Read notes: SSD performance knowledge relevant to programmers

Content from tao Hui teacher “system performance tuning must know will”, geek time can subscribe

Just recently the solid state of my computer is broken, so I took notes when I saw it.

First content summary:

External performance indicators of SSDS are IOPS, bandwidth/throughput, and access latency.
Understand its inner workings: the concepts of cells, pages, and blocks
How to design SSD-friendly applications:

Data structure: Optimized data structure to avoid in-place update: Separate hot data from cold data. I/O processing: Avoid long and heavy WRITE I/O processing: Avoid SSD storage capacity overload

Hard disks that are faster than HDDS

Many people know more about traditional hard drives, which have been used in the industry for decades and are described in many textbooks. So, for SSD performance, LET me take you through their external performance metrics and features by way of comparison. The performance of a hard disk depends on IOPS, bandwidth/throughput, and access latency. IOPS refers to the number of read/write requests processed by the system Per Second. Access latency refers to the time interval between the initiation of AN I/O request and the completion of the I/O processing by the storage system. Throughput or Bandwidth, which measures the actual data transmission rate. For a traditional hard disk, we should be familiar with its internal operation. In simple terms, when an application sends an I/O request to the hard disk, the request is entered into the I/O queue of the hard disk. When it is the IO’s turn to access data, the head needs to move mechanically to the location where the data is stored. This requires the head to address the appropriate track and rotate to the appropriate sector, and then the data is transferred. For a common hard disk, the random I/O latency is about 8 ms, the I/O bandwidth is about 100MB per second, and the random IOPS is about 100. There are many types of SSDS, including single and multi-tier ones, depending on the technology. According to the quality and performance of the points, there are enterprise and ordinary. The ports and protocols can be SAS, SATA, PCIe, and NVMe. I used a table to compare three performance metrics for HDDS and SSDS. Consider SSDS with the popular NVMe protocol. As you can see, SSDS have random I/O latency that is a hundred times faster than traditional hard drives, generally at the subtle level; IO bandwidth is also many times higher, up to several gigabits per second; Random IOPS is thousands of times faster, reaching hundreds of thousands.

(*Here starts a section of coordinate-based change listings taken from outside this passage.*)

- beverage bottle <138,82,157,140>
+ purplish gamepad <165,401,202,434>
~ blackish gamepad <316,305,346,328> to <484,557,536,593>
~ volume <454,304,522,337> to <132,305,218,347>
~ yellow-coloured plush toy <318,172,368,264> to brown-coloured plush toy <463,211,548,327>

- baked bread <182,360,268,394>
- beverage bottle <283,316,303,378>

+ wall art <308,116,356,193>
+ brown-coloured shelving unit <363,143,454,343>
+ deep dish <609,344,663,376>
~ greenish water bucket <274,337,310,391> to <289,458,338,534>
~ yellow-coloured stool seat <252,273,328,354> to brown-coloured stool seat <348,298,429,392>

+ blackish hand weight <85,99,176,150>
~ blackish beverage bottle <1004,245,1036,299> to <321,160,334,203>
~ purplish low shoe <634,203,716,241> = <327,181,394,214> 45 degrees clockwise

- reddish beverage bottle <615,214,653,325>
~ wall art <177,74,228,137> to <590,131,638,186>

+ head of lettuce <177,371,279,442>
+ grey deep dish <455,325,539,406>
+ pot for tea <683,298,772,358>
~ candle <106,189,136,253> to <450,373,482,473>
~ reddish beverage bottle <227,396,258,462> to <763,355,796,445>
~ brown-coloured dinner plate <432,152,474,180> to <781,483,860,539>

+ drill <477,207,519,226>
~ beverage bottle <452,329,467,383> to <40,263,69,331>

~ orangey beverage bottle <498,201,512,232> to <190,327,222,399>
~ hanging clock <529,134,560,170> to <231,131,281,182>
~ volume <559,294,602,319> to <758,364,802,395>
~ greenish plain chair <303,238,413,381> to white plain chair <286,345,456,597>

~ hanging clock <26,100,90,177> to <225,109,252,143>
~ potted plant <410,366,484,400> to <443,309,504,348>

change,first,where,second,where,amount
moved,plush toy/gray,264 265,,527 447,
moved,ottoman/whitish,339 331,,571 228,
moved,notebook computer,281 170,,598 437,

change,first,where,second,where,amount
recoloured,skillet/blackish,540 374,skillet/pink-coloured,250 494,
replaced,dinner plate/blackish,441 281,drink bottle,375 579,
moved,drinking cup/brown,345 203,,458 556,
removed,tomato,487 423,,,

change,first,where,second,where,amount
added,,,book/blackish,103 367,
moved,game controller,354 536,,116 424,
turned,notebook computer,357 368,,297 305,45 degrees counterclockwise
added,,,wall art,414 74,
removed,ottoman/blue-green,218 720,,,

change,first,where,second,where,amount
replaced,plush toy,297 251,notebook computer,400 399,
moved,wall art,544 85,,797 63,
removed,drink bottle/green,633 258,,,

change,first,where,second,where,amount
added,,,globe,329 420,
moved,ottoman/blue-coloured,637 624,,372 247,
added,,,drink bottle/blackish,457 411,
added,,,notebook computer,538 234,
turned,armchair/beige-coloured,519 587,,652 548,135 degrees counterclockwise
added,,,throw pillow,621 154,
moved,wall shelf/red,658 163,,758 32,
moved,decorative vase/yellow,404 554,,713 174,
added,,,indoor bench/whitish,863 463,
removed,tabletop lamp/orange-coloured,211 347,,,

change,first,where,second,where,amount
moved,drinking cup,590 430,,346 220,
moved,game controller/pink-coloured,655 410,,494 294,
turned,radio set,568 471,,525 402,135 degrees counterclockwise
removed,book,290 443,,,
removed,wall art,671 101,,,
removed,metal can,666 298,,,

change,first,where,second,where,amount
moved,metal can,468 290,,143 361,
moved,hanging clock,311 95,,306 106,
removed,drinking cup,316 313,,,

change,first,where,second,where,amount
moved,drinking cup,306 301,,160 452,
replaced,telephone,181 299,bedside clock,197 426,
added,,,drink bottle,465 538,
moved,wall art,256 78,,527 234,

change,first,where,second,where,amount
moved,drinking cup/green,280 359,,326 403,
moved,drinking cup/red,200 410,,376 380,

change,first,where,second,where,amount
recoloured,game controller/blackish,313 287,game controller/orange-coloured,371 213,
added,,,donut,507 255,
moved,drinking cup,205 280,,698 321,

Performance features and mechanisms of SSDS

SSDS work very differently internally than HDDS, so let’s start with a few concepts. Cells, pages, and blocks. Today’s mainstream SSDS are NAND based and store numeric bits in cells. Each SSD unit can store one or more bits. Each erasure of a cell reduces the life of the cell, so the cell can only withstand a certain number of erasures. The more bits of cell storage, the lower the cost of manufacturing, the greater the capacity of the SSD, but also the lower the durability (erasing times).

Added: NAND Flash rules

Neither Flash supports overwriting, which means that a write can only be done in an empty or erased cell. When the data is changed, the whole page is copied to the Cache to modify the corresponding page, and the changed data is moved to a new page for storage, and the original page is marked as invalid. Specifies that when writing to a location where invalid data already exists, the invalid page must be erased before new data can be written to that location.
Write in page and erase in Block. Before erasing a Block, move the valid pages in it.
Each Block has a limit on how many times it can be erased (it has a lifetime), and too many erasures make it a bad Block.

A Page contains many cells. A typical Page size is 4KB, and a Page is the smallest storage unit to read or write. There is no “override” operation on SSDS, unlike HDDS, which can override any byte directly. Once a Page has been written, it cannot be partially rewritten and must be erased and reset as a whole along with other adjacent pages. Multiple pages are grouped into blocks. The typical size of a Block is 512KB or 1MB, which is about 128 or 256 pages. A Block is the basic unit of erasing, and each erasing is a reset of all pages within the entire Block.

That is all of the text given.